When, in the second quarter of the 19th century, Dr. Thomas Arnold implemented his rigorous reforms of Rugby School, he made the statement that “what we must look for here is, first, religious and moral principle; secondly, gentlemanly conduct; and thirdly, intellectual ability”. Religion and morality formed the core of classical education. The chapel was the heart of the school, and from the pulpit the headmaster illuminated the minds of the young toward the fostering of a character that was upright and honourable in its very essence.

This moral component of education is largely absent from the school system now, except in a few rare cases, replaced by an egalitarian monotony in which genius and mediocrity share in the same pitiful outcome. The language of commendation – in which conduct and chivalry, genius and good judgment are rewarded – must be rediscovered if we are to save our education and by extent the future of our great nation. Where are the ‘rigorous virtues’ advocated by Margaret Thatcher which produce, as Shirley Letwin writes in The Anatomy of Thatcherism (1992), an individual who is “upright, self-sufficient, energetic, adventurous, independent-minded, loyal to friends and robust against enemies”?

This emphasis on virtue, on traditional, religious, old-fashioned virtue, has been supplanted by a lip-service moralism, in which public figures seek unendingly to gain the saddle of the high horse of the day, appealing to whimsical and fleeting “values” that come and go like the fads of seasonal fashion.
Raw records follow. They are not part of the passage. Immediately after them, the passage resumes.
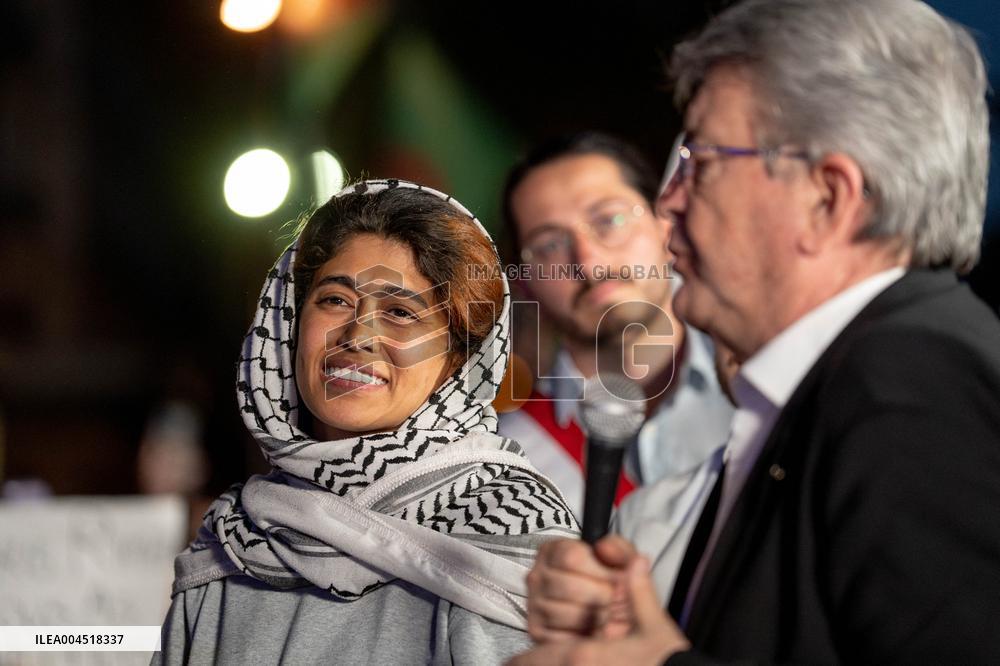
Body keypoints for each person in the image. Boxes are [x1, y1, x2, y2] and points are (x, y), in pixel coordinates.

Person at [513, 0, 1000, 663]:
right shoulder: (843, 382)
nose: (669, 202)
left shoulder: (911, 377)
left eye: (701, 161)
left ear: (826, 199)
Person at [154, 179, 578, 664]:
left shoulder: (512, 528)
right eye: (335, 300)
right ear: (290, 323)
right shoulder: (237, 534)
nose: (359, 334)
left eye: (401, 312)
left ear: (459, 360)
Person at [498, 132, 734, 519]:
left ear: (666, 224)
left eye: (609, 220)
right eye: (549, 245)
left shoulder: (763, 387)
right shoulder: (507, 466)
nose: (589, 263)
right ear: (524, 282)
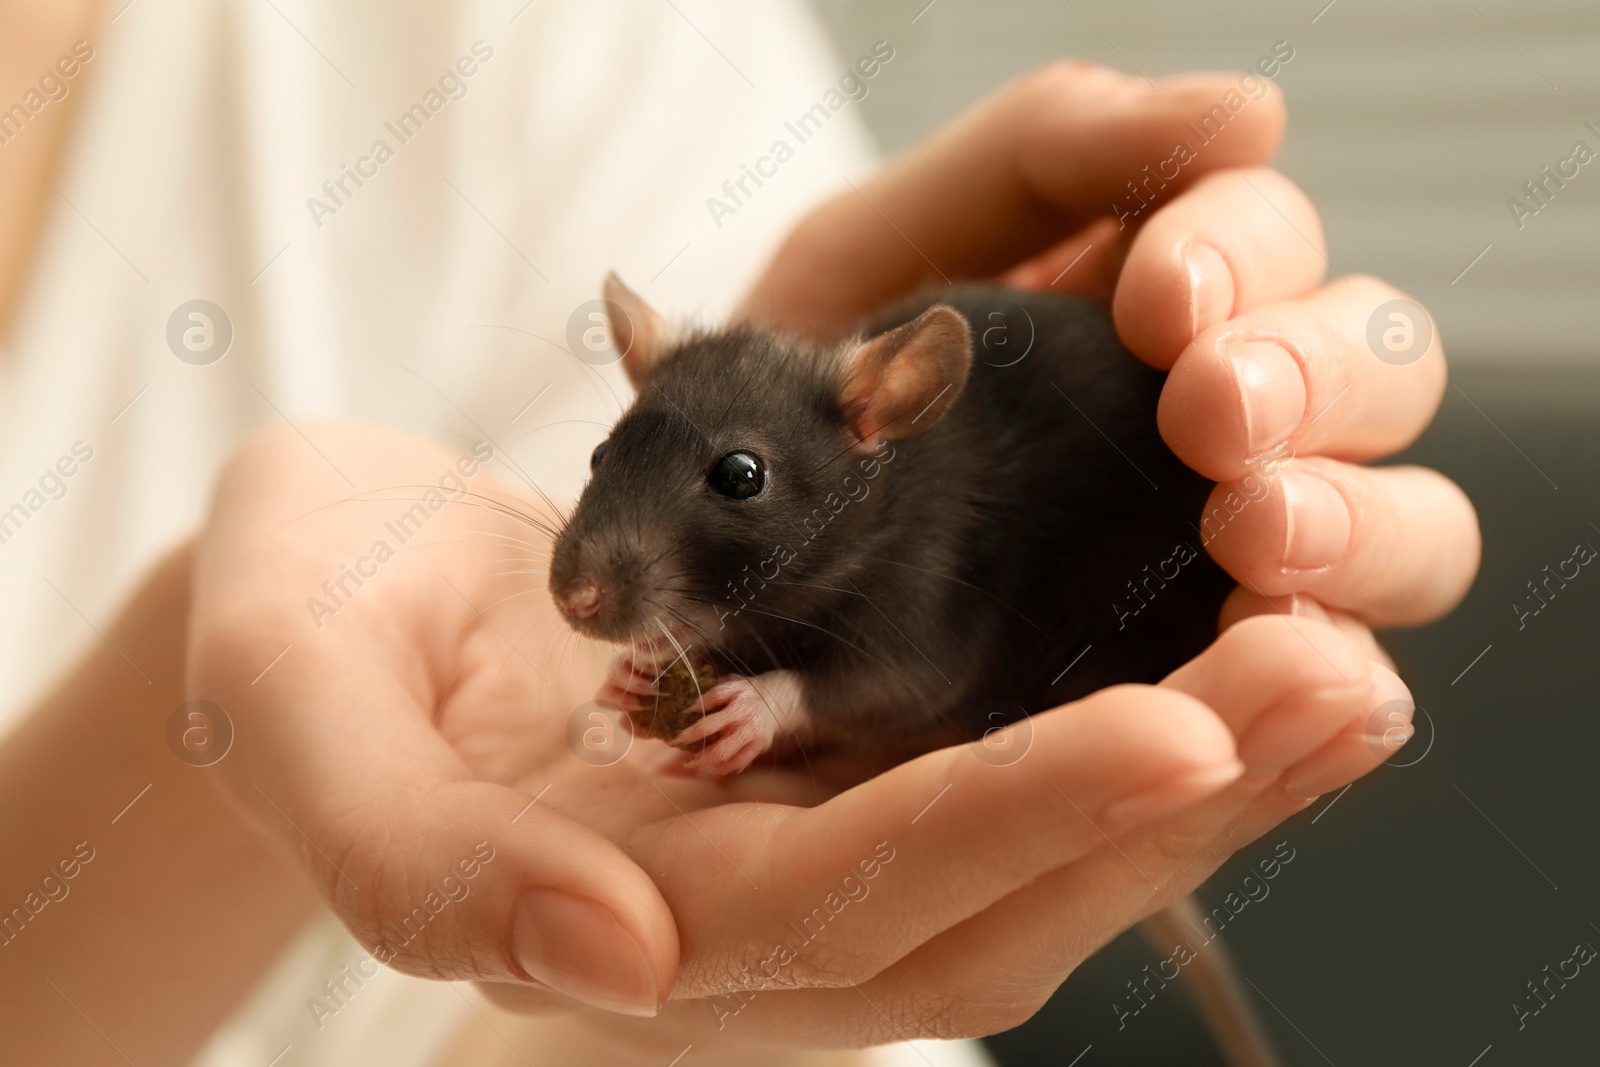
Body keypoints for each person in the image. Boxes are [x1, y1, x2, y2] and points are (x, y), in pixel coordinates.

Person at [0, 3, 1478, 1064]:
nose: (589, 572)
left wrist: (773, 717)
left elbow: (912, 656)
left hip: (1065, 638)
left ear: (879, 419)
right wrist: (196, 708)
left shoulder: (546, 46)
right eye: (604, 469)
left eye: (731, 491)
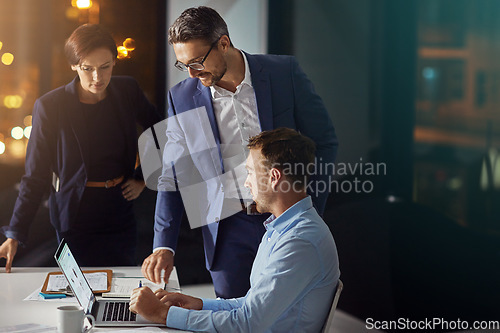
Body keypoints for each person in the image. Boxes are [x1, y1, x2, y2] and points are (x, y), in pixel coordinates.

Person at [141, 6, 338, 299]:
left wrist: (308, 209)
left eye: (197, 61)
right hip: (226, 230)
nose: (193, 74)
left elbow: (324, 142)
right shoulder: (181, 97)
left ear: (224, 43)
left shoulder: (284, 74)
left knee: (283, 313)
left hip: (285, 221)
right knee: (231, 316)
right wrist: (163, 245)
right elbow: (173, 174)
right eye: (184, 66)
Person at [131, 128, 340, 332]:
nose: (246, 183)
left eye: (250, 172)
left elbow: (248, 323)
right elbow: (251, 305)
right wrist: (199, 304)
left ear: (274, 177)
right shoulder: (281, 228)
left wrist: (163, 314)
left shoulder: (299, 241)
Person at [0, 24, 162, 269]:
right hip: (74, 215)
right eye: (88, 69)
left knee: (119, 286)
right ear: (74, 65)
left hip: (119, 208)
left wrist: (143, 179)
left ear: (115, 62)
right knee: (80, 292)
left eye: (105, 67)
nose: (97, 78)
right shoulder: (51, 106)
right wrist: (15, 234)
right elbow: (35, 175)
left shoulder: (127, 90)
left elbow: (160, 132)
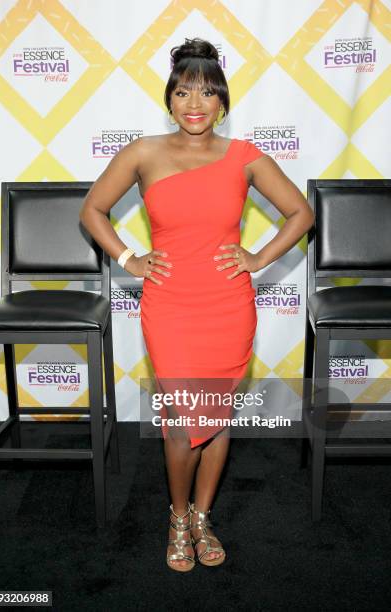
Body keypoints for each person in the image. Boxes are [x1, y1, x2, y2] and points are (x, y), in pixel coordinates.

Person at [79, 37, 314, 572]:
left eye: (207, 94)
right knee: (185, 421)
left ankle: (204, 517)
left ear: (222, 103)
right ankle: (178, 517)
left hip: (228, 305)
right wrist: (128, 258)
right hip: (171, 305)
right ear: (170, 98)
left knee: (217, 415)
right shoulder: (143, 153)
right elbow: (92, 209)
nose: (194, 104)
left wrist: (257, 258)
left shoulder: (245, 156)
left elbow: (300, 214)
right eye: (184, 92)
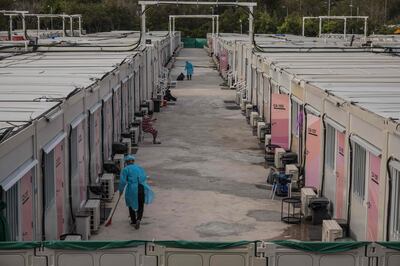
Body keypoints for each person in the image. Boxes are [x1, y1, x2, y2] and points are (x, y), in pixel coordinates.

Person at [118, 155, 154, 229]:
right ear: (133, 161)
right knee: (141, 205)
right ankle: (139, 219)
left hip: (132, 189)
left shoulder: (125, 169)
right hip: (141, 187)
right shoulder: (139, 168)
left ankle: (133, 220)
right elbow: (144, 177)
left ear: (126, 162)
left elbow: (122, 182)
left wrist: (120, 191)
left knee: (131, 204)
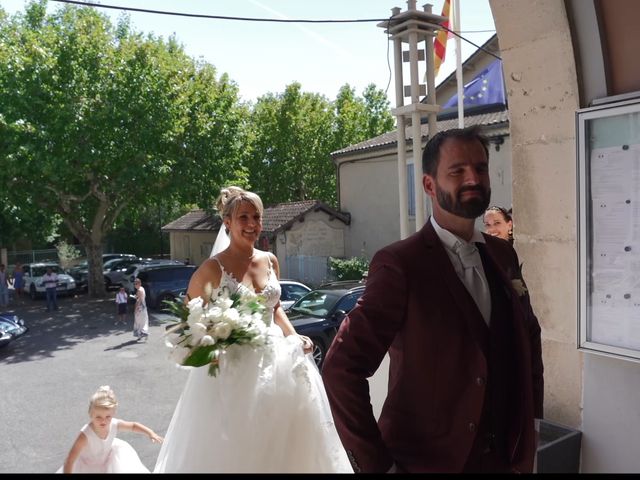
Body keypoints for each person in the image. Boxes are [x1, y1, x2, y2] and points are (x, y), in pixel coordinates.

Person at [322, 126, 544, 474]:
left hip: (505, 460)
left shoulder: (503, 255)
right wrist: (378, 465)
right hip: (425, 462)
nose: (473, 178)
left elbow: (528, 336)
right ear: (429, 185)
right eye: (457, 171)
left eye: (481, 168)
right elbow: (341, 367)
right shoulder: (400, 264)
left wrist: (531, 426)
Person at [153, 186, 352, 473]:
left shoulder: (270, 261)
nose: (251, 224)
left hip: (278, 362)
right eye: (243, 217)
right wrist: (211, 344)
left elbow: (276, 307)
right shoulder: (212, 269)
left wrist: (293, 335)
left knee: (288, 440)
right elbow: (188, 320)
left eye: (256, 217)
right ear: (228, 223)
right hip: (234, 372)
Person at [59, 385, 163, 473]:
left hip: (108, 461)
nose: (103, 421)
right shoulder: (85, 435)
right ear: (91, 414)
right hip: (87, 466)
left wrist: (150, 432)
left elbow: (132, 426)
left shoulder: (114, 424)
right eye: (98, 417)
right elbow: (70, 460)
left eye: (108, 417)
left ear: (113, 414)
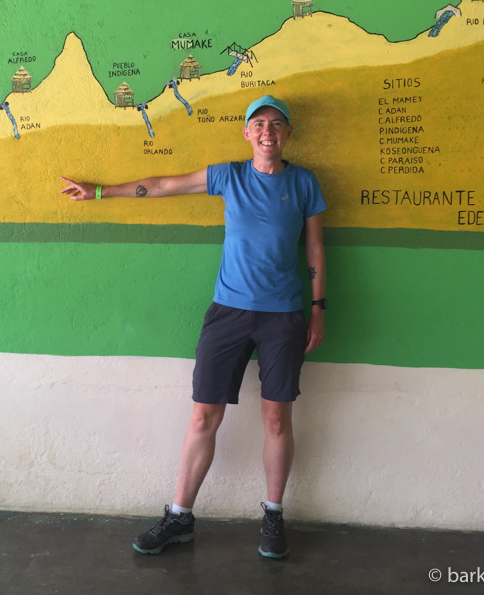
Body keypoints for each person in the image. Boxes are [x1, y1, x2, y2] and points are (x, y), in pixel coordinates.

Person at [59, 94, 326, 559]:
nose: (267, 131)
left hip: (283, 315)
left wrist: (319, 307)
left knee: (276, 419)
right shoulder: (229, 175)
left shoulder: (304, 183)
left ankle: (273, 515)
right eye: (258, 124)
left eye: (277, 124)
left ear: (287, 134)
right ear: (247, 133)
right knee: (204, 415)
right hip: (227, 313)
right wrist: (101, 191)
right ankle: (180, 516)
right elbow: (164, 184)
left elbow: (316, 248)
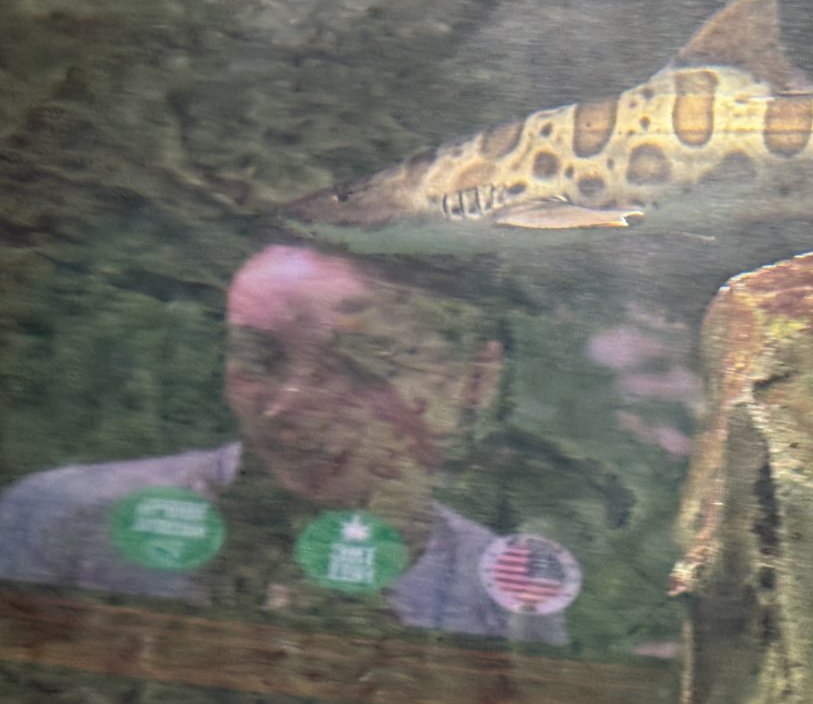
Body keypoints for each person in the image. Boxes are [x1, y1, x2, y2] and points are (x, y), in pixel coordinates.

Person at [0, 245, 568, 644]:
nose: (286, 404)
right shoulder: (65, 519)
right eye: (259, 358)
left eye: (361, 366)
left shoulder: (504, 592)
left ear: (475, 380)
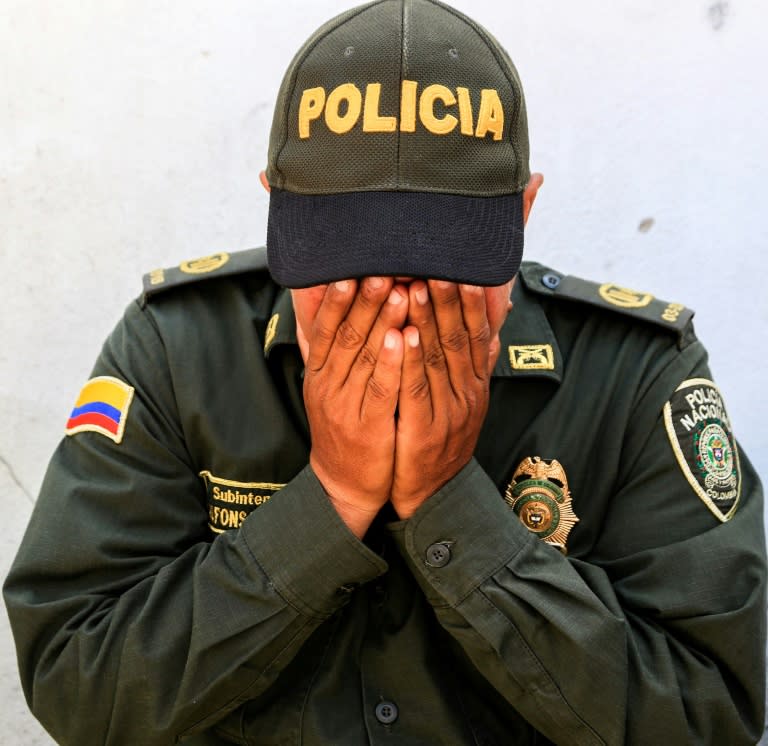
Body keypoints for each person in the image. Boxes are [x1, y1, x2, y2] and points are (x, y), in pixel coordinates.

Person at [4, 0, 766, 743]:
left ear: (523, 211)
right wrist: (330, 500)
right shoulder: (178, 349)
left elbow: (712, 713)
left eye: (447, 261)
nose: (398, 304)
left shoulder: (632, 373)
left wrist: (452, 510)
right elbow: (79, 686)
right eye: (349, 262)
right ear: (276, 206)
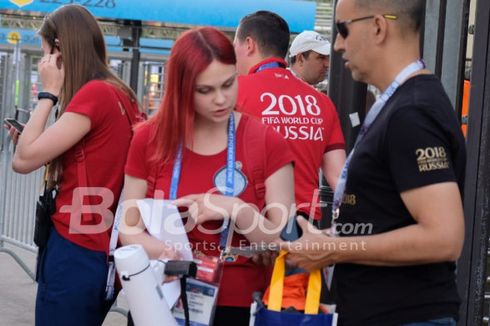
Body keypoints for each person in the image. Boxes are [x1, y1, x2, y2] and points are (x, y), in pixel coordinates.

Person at [278, 0, 466, 325]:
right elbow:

Religion has been watered-down to a more easily digestible inoffensiveness which is in truth an imperceptibility, entirely divorced from the values that are meant to underpin it.  

The fact that the honorific ‘The Right Honourable Gentleman’ has even survived thus far is a miracle in itself. But how long before it is replaced by ‘The Right Woke Identity-Conscious They/Them’ or whatever other string of inclusive politically correct terms best characterise the liberal agenda of the near future? The traditional notions of upright conduct and chivalry are not only under attack but are near-mortally wounded. What we need is a Thomas Arnold of our times, to save our education system and our morality from the whirlpool of wokeism into which our British cultural identity is plunging. Let us hope that we, the British people, can take up that call.